Den Gegenpol bilden die privaten Krankenkassen, die um ihren Marktanteil fürchten und daher den härtesten Widerstand gegen die Bürgerversicherung leisten. Sie drohen sogar mit einem Gang nach Karlsruhe, um vor dem Bundesverfassungsgericht gegen eine Bürgerversicherung zu klagen, falls diese tatsächlich eingeführt werden sollte.

Zur Begründung führen die privaten Versicherer an, daß die Erfahrungen in anderen Ländern gezeigt hätten, daß eine Bürgerversicherung die Wahlfreiheit und den Wettbewerb beschränke und zu schlechterer Versorgung führe.
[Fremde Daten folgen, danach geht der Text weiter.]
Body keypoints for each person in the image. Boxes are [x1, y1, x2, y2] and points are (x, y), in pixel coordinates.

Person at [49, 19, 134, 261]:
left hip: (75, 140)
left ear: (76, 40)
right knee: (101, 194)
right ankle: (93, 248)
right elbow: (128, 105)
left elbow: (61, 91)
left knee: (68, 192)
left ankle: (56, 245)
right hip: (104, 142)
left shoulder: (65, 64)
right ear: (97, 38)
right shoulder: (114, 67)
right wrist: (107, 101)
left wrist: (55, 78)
Strikt gegen eine Bürgerversicherung sind auch die Arbeitgeber. Die Bundesvereinigung der Deutschen Arbeitgeberverbände (BDA) sprach sich bereits im April einstimmig gegen die Versicherung und für das Kopfprämien-Modell aus, das einen vom Einkommen unabhängigen Beitrag für alle vorsieht.

Demografisches Problem

Bei ihrer Begründung stimmen die Arbeitgeber in den Chor jener Kritiker ein, die auf die demografischen Probleme hinweisen (s.o.). Ganz auf dieser Linie liegt auch die Pharmaindustrie.
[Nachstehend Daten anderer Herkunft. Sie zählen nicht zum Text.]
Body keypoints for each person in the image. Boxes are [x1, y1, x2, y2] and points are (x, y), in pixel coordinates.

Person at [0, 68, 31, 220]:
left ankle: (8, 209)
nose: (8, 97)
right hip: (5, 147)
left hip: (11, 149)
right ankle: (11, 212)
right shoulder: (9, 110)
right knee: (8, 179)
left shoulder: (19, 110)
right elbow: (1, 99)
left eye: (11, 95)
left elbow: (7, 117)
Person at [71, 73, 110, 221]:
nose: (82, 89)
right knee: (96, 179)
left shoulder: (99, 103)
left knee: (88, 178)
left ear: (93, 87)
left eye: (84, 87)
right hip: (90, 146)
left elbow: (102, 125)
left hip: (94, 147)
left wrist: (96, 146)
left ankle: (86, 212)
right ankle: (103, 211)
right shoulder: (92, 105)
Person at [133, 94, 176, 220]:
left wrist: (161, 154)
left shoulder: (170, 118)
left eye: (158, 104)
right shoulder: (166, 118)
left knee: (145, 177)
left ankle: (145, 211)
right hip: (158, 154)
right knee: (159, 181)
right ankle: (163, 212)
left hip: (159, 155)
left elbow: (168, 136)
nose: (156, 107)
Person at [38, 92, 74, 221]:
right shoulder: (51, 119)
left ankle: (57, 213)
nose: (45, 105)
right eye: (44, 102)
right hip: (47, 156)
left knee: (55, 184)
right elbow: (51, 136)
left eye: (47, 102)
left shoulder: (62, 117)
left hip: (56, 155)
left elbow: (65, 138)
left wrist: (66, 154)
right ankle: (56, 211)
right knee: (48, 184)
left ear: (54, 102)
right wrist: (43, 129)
Ganz anderer Auffassung sind hingegen die Gewerkschaften, die sich die Bürgerversicherung ausdrücklich wünschen. Mit Blick auf den jüngsten überparteilichen Gesundheitskompromiss vertritt DGB-Vizechefin Ursula Engelen-Kefer die Meinung, dass nur mit einer "konsequenten Reform" die "nun beschlossene Umverteilung von unten nach oben" vermieden werden könne.